Policy as a "Constitution"

Users write policies in plain English, describing what the assistant may or may not do. IronCurtain then uses a large language model to translate these natural‑language statements into deterministic, enforceable rules. This approach bridges the gap between human‑readable intent and machine‑enforced security, ensuring that the AI’s stochastic nature does not undermine the constraints.

How the System Works

The assistant runs inside the isolated environment and communicates with a model‑context protocol server that provides data access. When the agent requests an operation, the policy engine evaluates it against the user’s constitution. If the request complies, the action proceeds; otherwise, the system blocks it and may prompt the user for clarification. All decisions are recorded in an audit log, allowing users to review policy enforcement over time.

Key Features

Model‑independent architecture that can work with any large language model.
Plain‑English policy authoring, automatically converted to enforceable rules.
Isolation of the AI agent in a virtual machine to prevent direct system access.
Comprehensive audit logging of policy decisions.
Designed as a research prototype, encouraging community contributions.

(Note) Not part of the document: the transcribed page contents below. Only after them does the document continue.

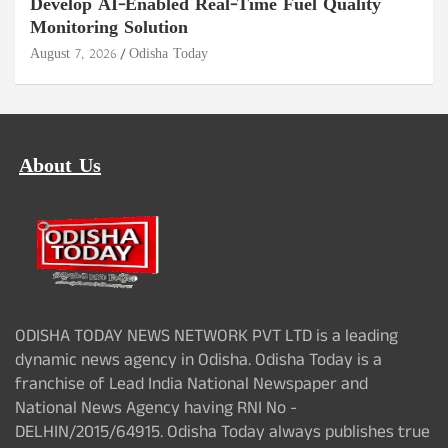
Develop AI-Enabled Real-Time Fuel Quality
Monitoring Solution
August 7, 2026
Odisha Today
About Us
ODISHA TODAY NEWS NETWORK PVT LTD is a leading
dynamic news agency in Odisha. Odisha Today is a
franchise of Lead India National Newspaper and
National News Agency having RNI No -
DELHIN/2015/64915. Odisha Today always publishes true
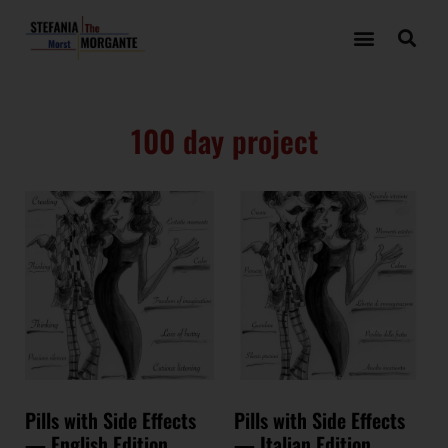
100 day project
Pills with Side Effects
Pills with Side Effects
— English Edition
— Italian Edition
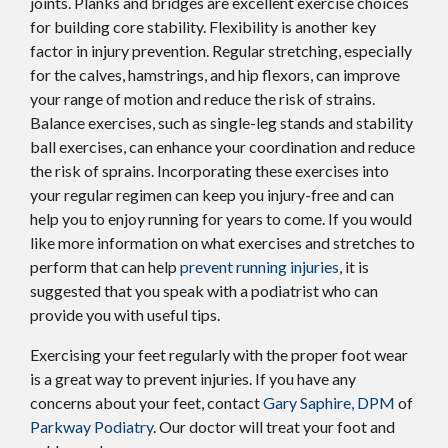
joints. Planks and bridges are excellent exercise choices
for building core stability. Flexibility is another key
factor in injury prevention. Regular stretching, especially
for the calves, hamstrings, and hip flexors, can improve
your range of motion and reduce the risk of strains.
Balance exercises, such as single-leg stands and stability
ball exercises, can enhance your coordination and reduce
the risk of sprains. Incorporating these exercises into
your regular regimen can keep you injury-free and can
help you to enjoy running for years to come. If you would
like more information on what exercises and stretches to
perform that can help
prevent running injuries
, it is
suggested that you speak with a podiatrist who can
provide you with useful tips.
Exercising your feet regularly with the proper foot wear
is a great way to prevent injuries. If you have any
concerns about your feet, contact
Gary Saphire, DPM
of
Parkway Podiatry
.
Our doctor
will treat your foot and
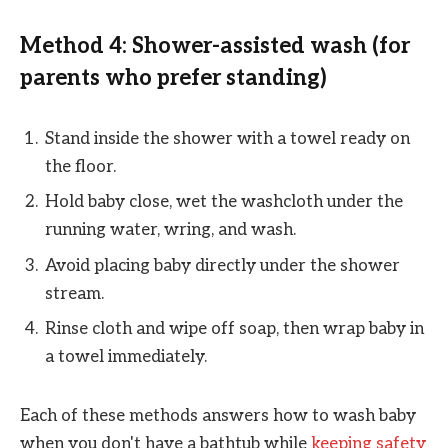
Method 4: Shower-assisted wash (for
parents who prefer standing)
Stand inside the shower with a towel ready on
the floor.
Hold baby close, wet the washcloth under the
running water, wring, and wash.
Avoid placing baby directly under the shower
stream.
Rinse cloth and wipe off soap, then wrap baby in
a towel immediately.
Each of these methods answers how to wash baby
when you don't have a bathtub while
keeping safety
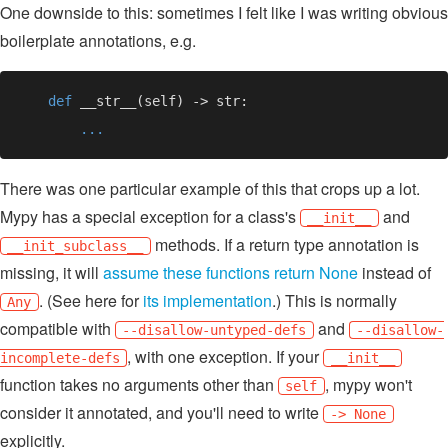
One downside to this: sometimes I felt like I was writing obvious
boilerplate annotations, e.g.
def 
There was one particular example of this that crops up a lot.
Mypy has a special exception for a class's
and
__init__
methods. If a return type annotation is
__init_subclass__
missing, it will
assume these functions return None
instead of
. (See here for
its implementation
.) This is normally
Any
compatible with
and
--disallow-untyped-defs
--disallow-
, with one exception. If your
incomplete-defs
__init__
function takes no arguments other than
, mypy won't
self
consider it annotated, and you'll need to write
-> None
explicitly.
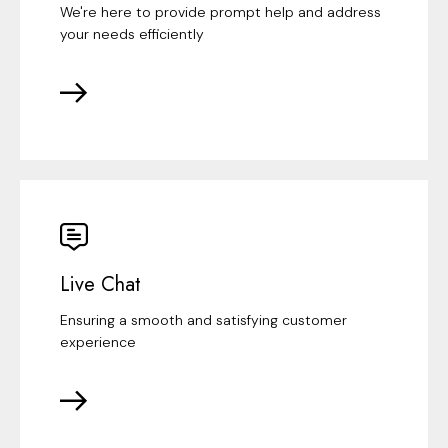
We're here to provide prompt help and address
your needs efficiently
Live Chat
Ensuring a smooth and satisfying customer
experience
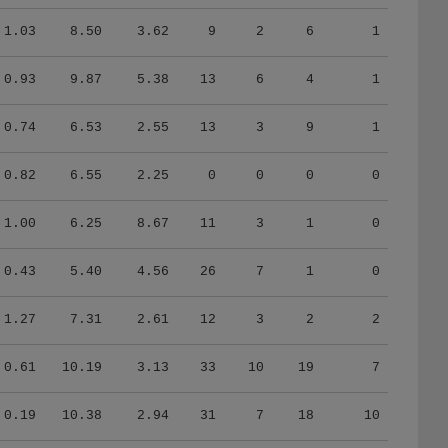
1.03
8.50
3.62
9
2
6
1
0.93
9.87
5.38
13
6
4
1
0.74
6.53
2.55
13
3
9
1
0.82
6.55
2.25
0
0
0
0
1.00
6.25
8.67
11
3
1
0
0.43
5.40
4.56
26
7
1
0
1.27
7.31
2.61
12
3
2
2
0.61
10.19
3.13
33
10
19
7
0.19
10.38
2.94
31
7
18
10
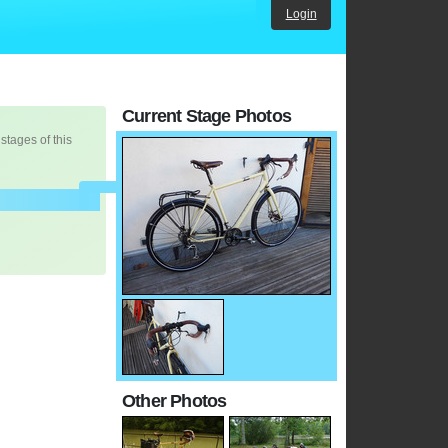
Login
Current Stage Photos
 stages of this
Other Photos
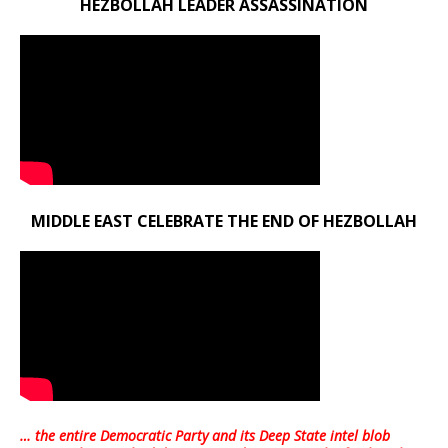
HEZBOLLAH LEADER ASSASSINATION
MIDDLE EAST CELEBRATE THE END OF HEZBOLLAH
… the entire Democratic Party and its Deep State intel blob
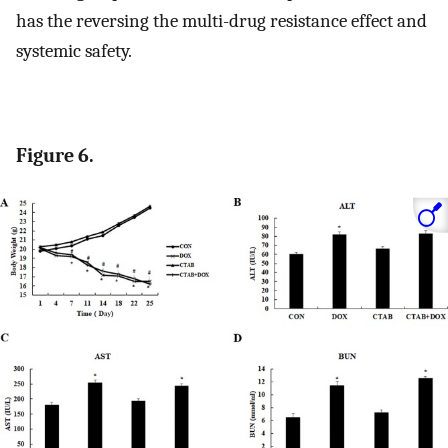
has the reversing the multi-drug resistance effect and
systemic safety.
Figure 6.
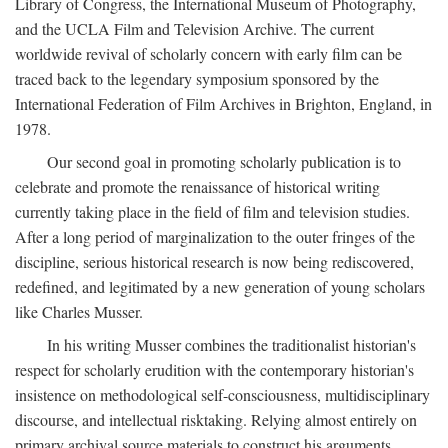
Library of Congress, the International Museum of Photography,
and the UCLA Film and Television Archive. The current
worldwide revival of scholarly concern with early film can be
traced back to the legendary symposium sponsored by the
International Federation of Film Archives in Brighton, England, in
1978.
Our second goal in promoting scholarly publication is to
celebrate and promote the renaissance of historical writing
currently taking place in the field of film and television studies.
After a long period of marginalization to the outer fringes of the
discipline, serious historical research is now being rediscovered,
redefined, and legitimated by a new generation of young scholars
like Charles Musser.
In his writing Musser combines the traditionalist historian's
respect for scholarly erudition with the contemporary historian's
insistence on methodological self-consciousness, multidisciplinary
discourse, and intellectual risktaking. Relying almost entirely on
primary archival source materials to construct his arguments,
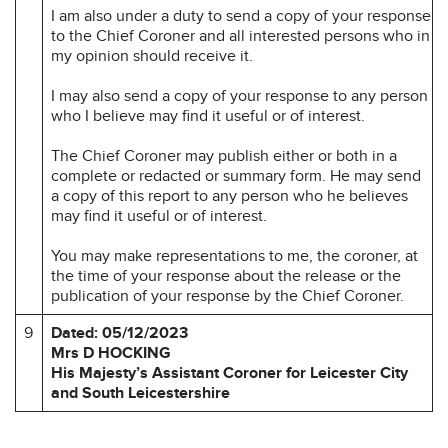
I am also under a duty to send a copy of your response
to the Chief Coroner and all interested persons who in
my opinion should receive it.
I may also send a copy of your response to any person
who I believe may find it useful or of interest.
The Chief Coroner may publish either or both in a
complete or redacted or summary form. He may send
a copy of this report to any person who he believes
may find it useful or of interest.
You may make representations to me, the coroner, at
the time of your response about the release or the
publication of your response by the Chief Coroner.
9
Dated: 05/12/2023
Mrs D HOCKING
His Majesty’s Assistant Coroner for Leicester City
and South Leicestershire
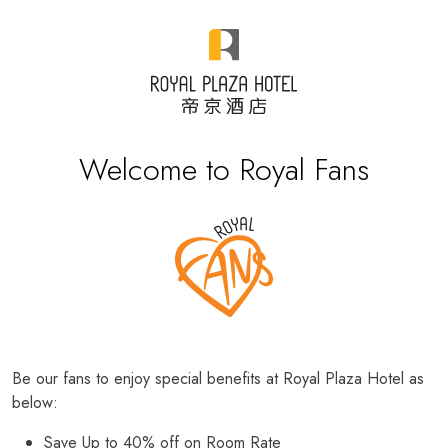
Welcome to Royal Fans
Be our fans to enjoy special benefits at Royal Plaza Hotel as
below:
Save Up to 40% off on Room Rate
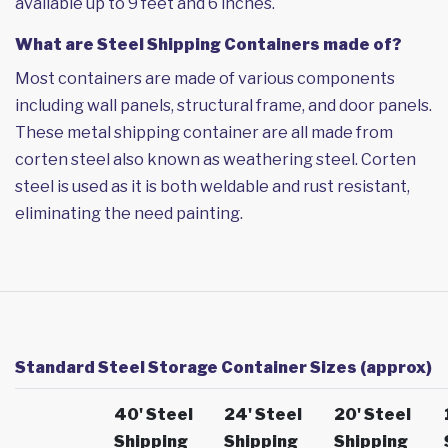
available up to 9 feet and 6 inches.
What are Steel Shipping Containers made of?
Most containers are made of various components
including wall panels, structural frame, and door panels.
These metal shipping container are all made from
corten steel also known as weathering steel. Corten
steel is used as it is both weldable and rust resistant,
eliminating the need painting.
Standard Steel Storage Container Sizes (approx)
40' Steel
24' Steel
20' Steel
Shipping
Shipping
Shipping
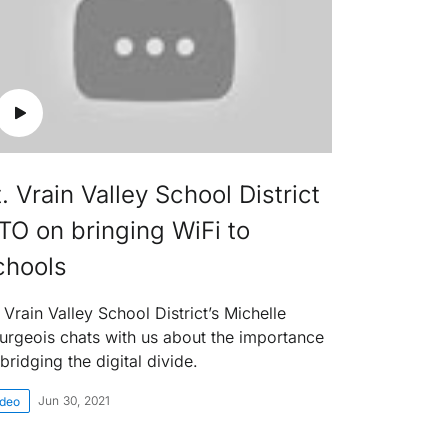
. Vrain Valley School District
TO on bringing WiFi to
chools
 Vrain Valley School District’s Michelle
urgeois chats with us about the importance
bridging the digital divide.
Jun 30, 2021
ideo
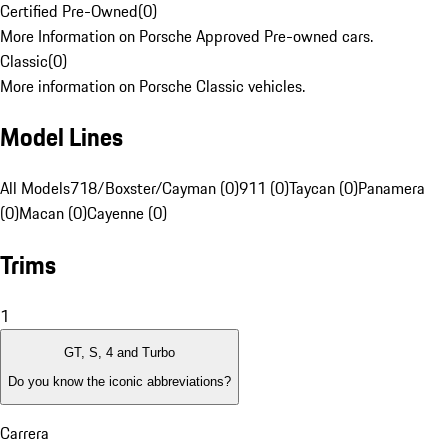
Certified Pre-Owned
(
0
)
More Information on Porsche Approved Pre-owned cars.
Classic
(
0
)
More information on Porsche Classic vehicles.
Model Lines
All Models
718/Boxster/Cayman (0)
911 (0)
Taycan (0)
Panamera
(0)
Macan (0)
Cayenne (0)
Trims
1
GT, S, 4 and Turbo
Do you know the iconic abbreviations?
Carrera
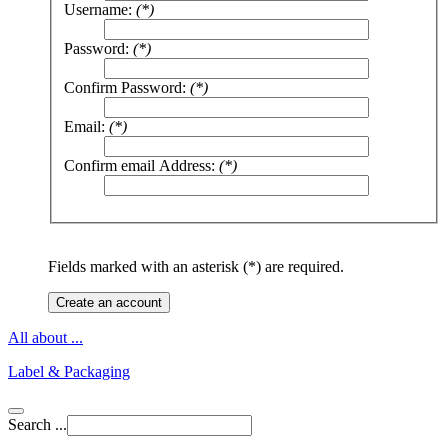
Username:
(*)
Password:
(*)
Confirm Password:
(*)
Email:
(*)
Confirm email Address:
(*)
Fields marked with an asterisk (*) are required.
Create an account
All about ...
Label & Packaging
Search ...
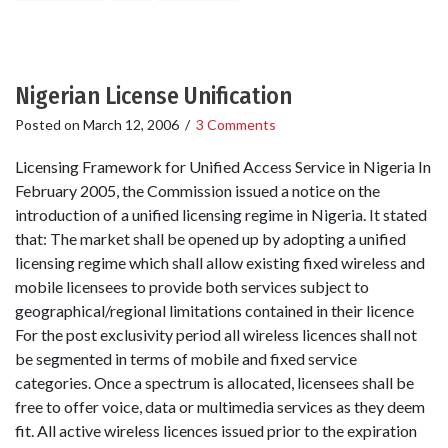
Nigerian License Unification
Posted on
March 12, 2006
/
3 Comments
Licensing Framework for Unified Access Service in Nigeria In
February 2005, the Commission issued a notice on the
introduction of a unified licensing regime in Nigeria. It stated
that: The market shall be opened up by adopting a unified
licensing regime which shall allow existing fixed wireless and
mobile licensees to provide both services subject to
geographical/regional limitations contained in their licence
For the post exclusivity period all wireless licences shall not
be segmented in terms of mobile and fixed service
categories. Once a spectrum is allocated, licensees shall be
free to offer voice, data or multimedia services as they deem
fit. All active wireless licences issued prior to the expiration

Community and Expert Perspectives

Security researcher Dino Dai Zovi, who has experimented with early versions of IronCurtain, supports the concept of hard constraints. He warns that users may become desensitized to permission prompts, ultimately granting full autonomy to agents. By placing immutable limits—such as prohibiting file deletion regardless of user consent—IronCurtain aims to maintain safety while preserving utility.

Future Outlook

Provost and collaborators hope that developers will build on the prototype to create more reliable, constrained AI assistants. The project’s open‑source nature invites contributions that could refine policy translation, improve isolation techniques, and expand compatibility with emerging language models. While not yet a consumer‑ready product, IronCurtain represents a step toward embedding structured guardrails into the next generation of AI‑driven digital helpers.